Melanie Hunter, CNS News, March 29, 2013
Black Entertainment Television (BET) founder Bob Johnson said Tuesday that the nation would “never tolerate white unemployment at 14 or 15 percent” and yet unemployment for the black community has been double that of white Americans for over 50 years.
“This country would never tolerate white unemployment at 14 and 15 percent. No one would ever stay in office at 14 or 15 percent unemployment in this nation, but we’ve had that double unemployment for over 50 years,” Johnson said while speaking at the National Press Club about the gap between whites and blacks in America.
“The national average is 7.7 percent, and African-American unemployment is 13.8 percent. To be honest, it’s probably greater than that when you count the number of African-Americans who have simply given up on finding employment,” said Johnson, who is also founder and chairman of The RLJ Companies.
In 1972, the unemployment rate for African-Americans was 11.2 percent in January of that year and as low as 9.4 percent in December of that same year. It dipped as low as seven percent in April 2000. The unemployment rate for blacks in February 2013 was 13.8 percent, according to the Bureau of Labor Statistics.
Johnson said the challenge was to figure out why the unemployment rate for blacks has been so high, “and if that doesn’t change, somebody’s going to have to pa — 34 million African-Americans are not going to leave this country, millions of African-Americans who don’t have jobs.”

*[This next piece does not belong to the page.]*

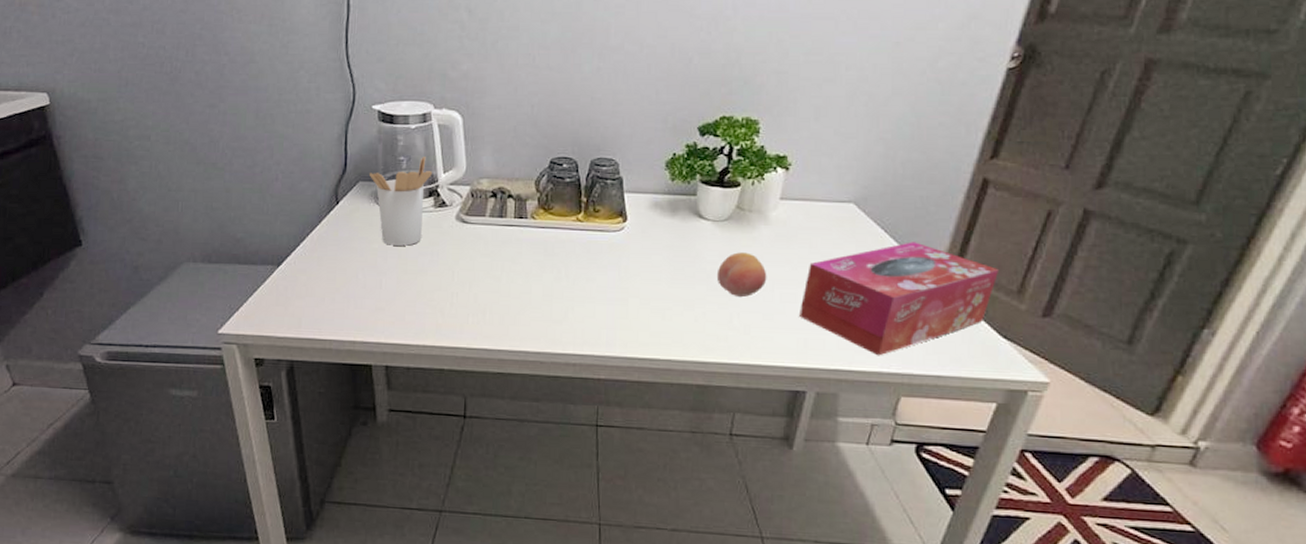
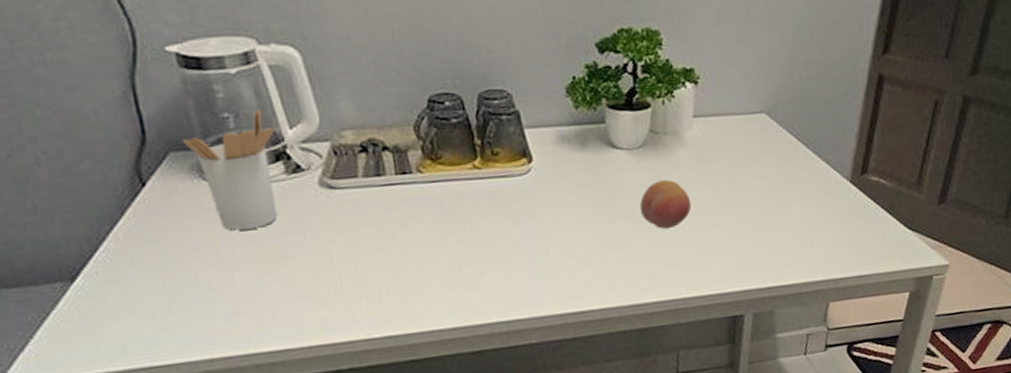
tissue box: present [800,242,1000,356] -> none [727,146,901,267]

“Somebody’s going to have to pay for them. Somebody’s going to have to take care of them, and if somebody’s going to have to take care of them, that money’s got to come from somebody. And whoever’s paying for it is going to be upset about it, and they’re going to start looking for somebody to blame,” Johnson said.
According to the poll Johnson commissioned, which was conducted by Zogby, 50 percent of African-Americans blame the “failure of the education system for minorities/African-Americans” for high unemployment among blacks, while 48 percent say the “lack of corporate commitment to hiring minorities/African-Americans” is to blame for unemployment in the black community.
Twenty-five percent of respondents blame the lack of government policies for the high rate of black unemployment. Eighteen percent don’t blame anyone or anything, and twelve percent aren’t sure.